Republican Senators Line Up to Back Trump on Court Fight
Senator Lindsey Graham, the Judiciary Committee chairman, says Republicans have the votes to confirm the president’s choice before the Nov. 3 election, though it will still be a challenge.
WASHINGTON — President Trump appeared to secure enough support on Monday to fill the Supreme Court seat left open by the death of Justice Ruth Bader Ginsburg without waiting for voters to decide whether to grant him a second term in what would be the fastest contested confirmation in modern history.
As Mr. Trump promised to announce his choice for the seat by Friday or “probably Saturday,” after memorial services for Justice Ginsburg, several key Senate Republicans threw their support behind a campaign-season dash to replace the liberal jurist by the election on Nov. 3 with a conservative who would shift the court’s ideological center to the right for years to come.
“We’ve got the votes to confirm Justice Ginsburg’s replacement before the election,” Senator Lindsey Graham of South Carolina, the Republican chairman of the Senate Judiciary Committee and a close Trump ally, said Monday night on Fox News. “We’re going to move forward in the committee; we’re going to report the nomination out of the committee to the floor of the United States Senate so we can vote before the election.”

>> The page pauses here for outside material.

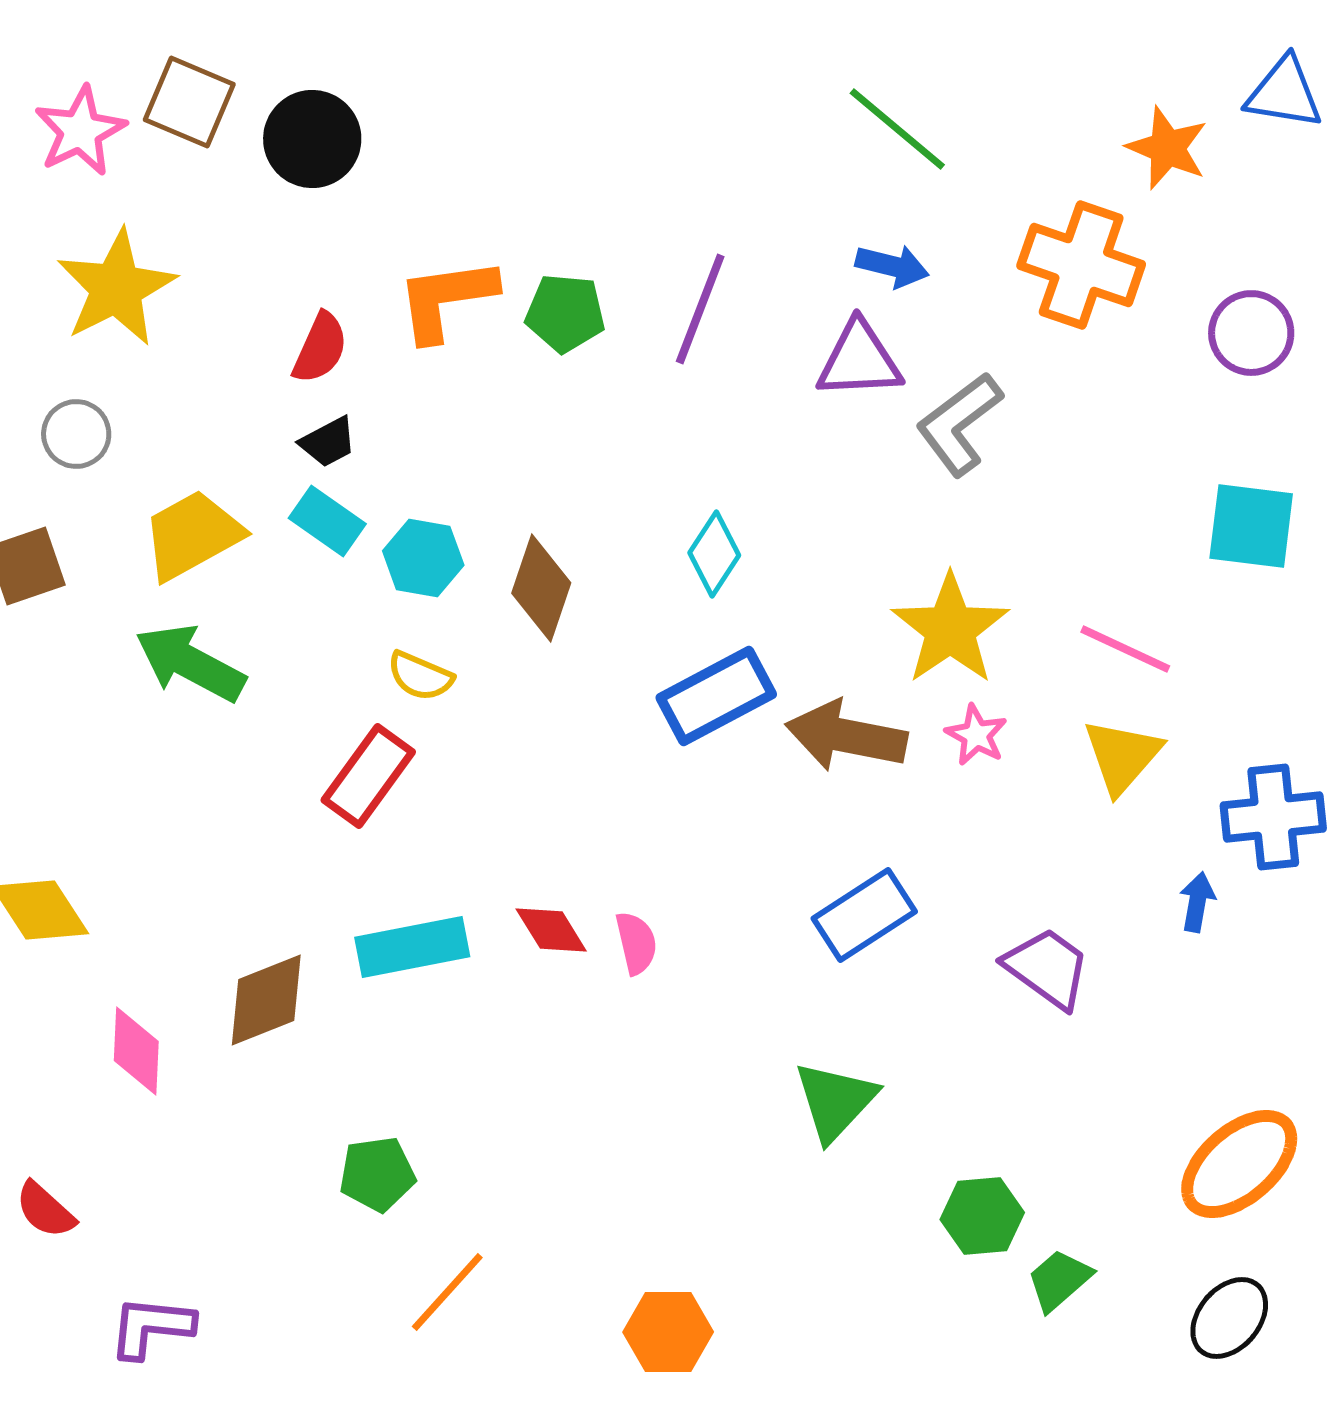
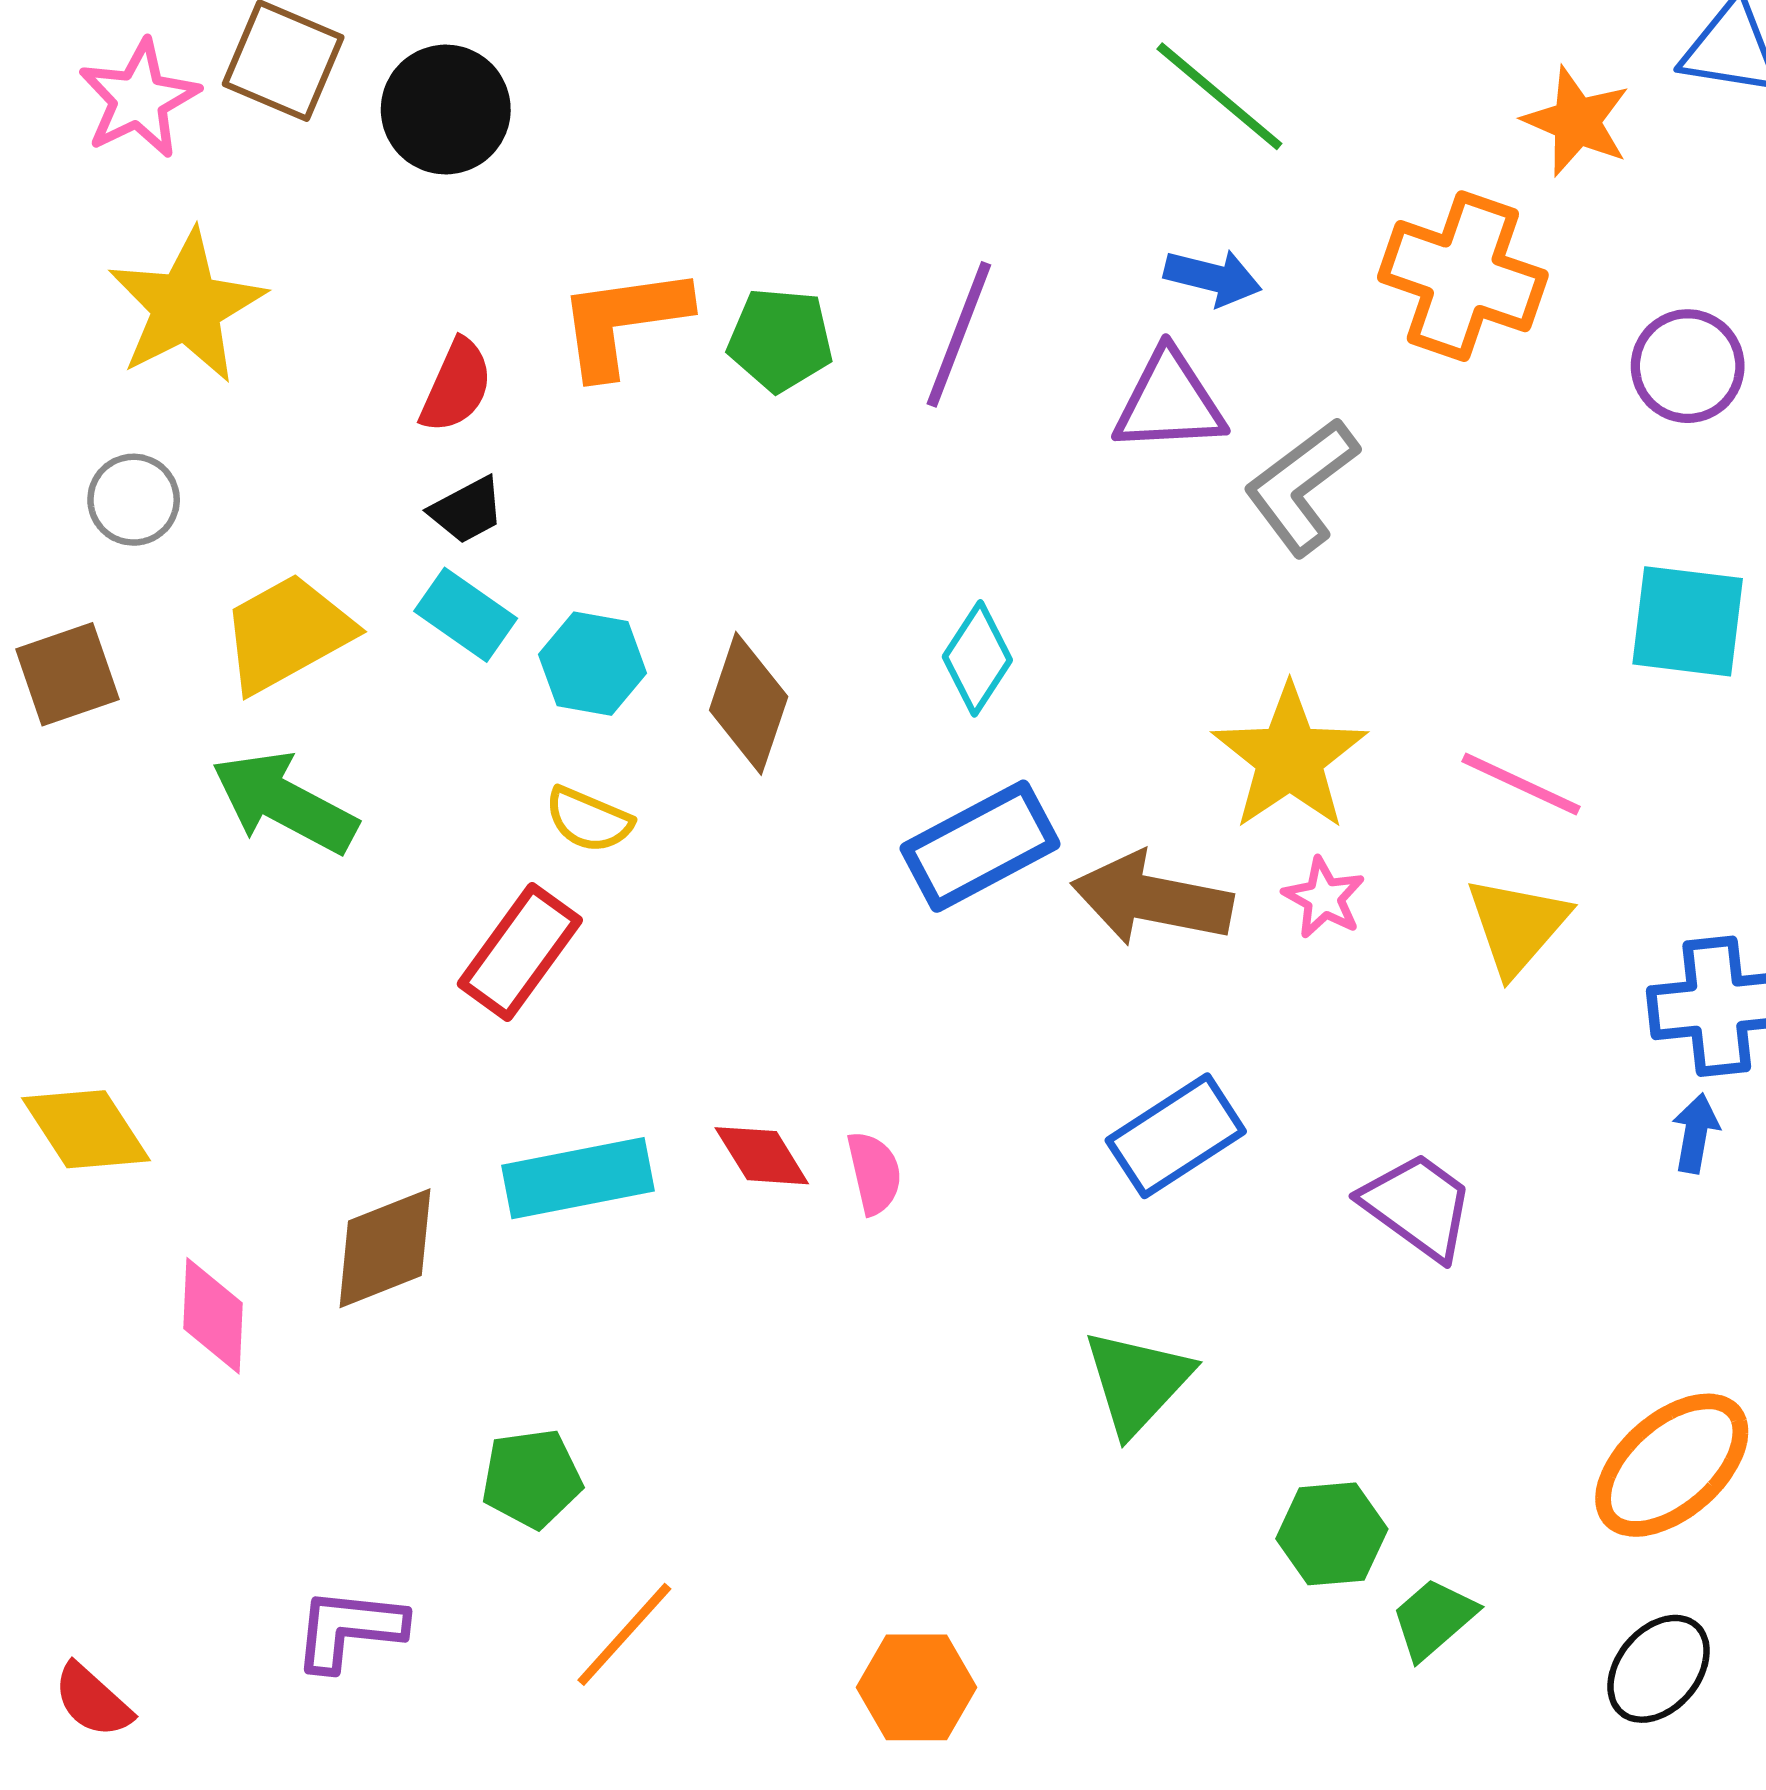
blue arrow: (1197, 902) -> (1696, 1133), moved
red semicircle: (45, 1210) -> (93, 1701), moved
purple L-shape: (151, 1327) -> (349, 1629), moved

Such a timetable would leave only 38 days for the Senate to act and, as a practical matter, even less time because it is highly unlikely that Republicans would want to vote in the last few days before an election in which several of them face serious threats. Some senior Republican senators were still expressing caution about such an accelerated timetable even with the votes seemingly in hand, and Senator Mitch McConnell of Kentucky, the Republican leader, has not publicly committed to a pre-election vote.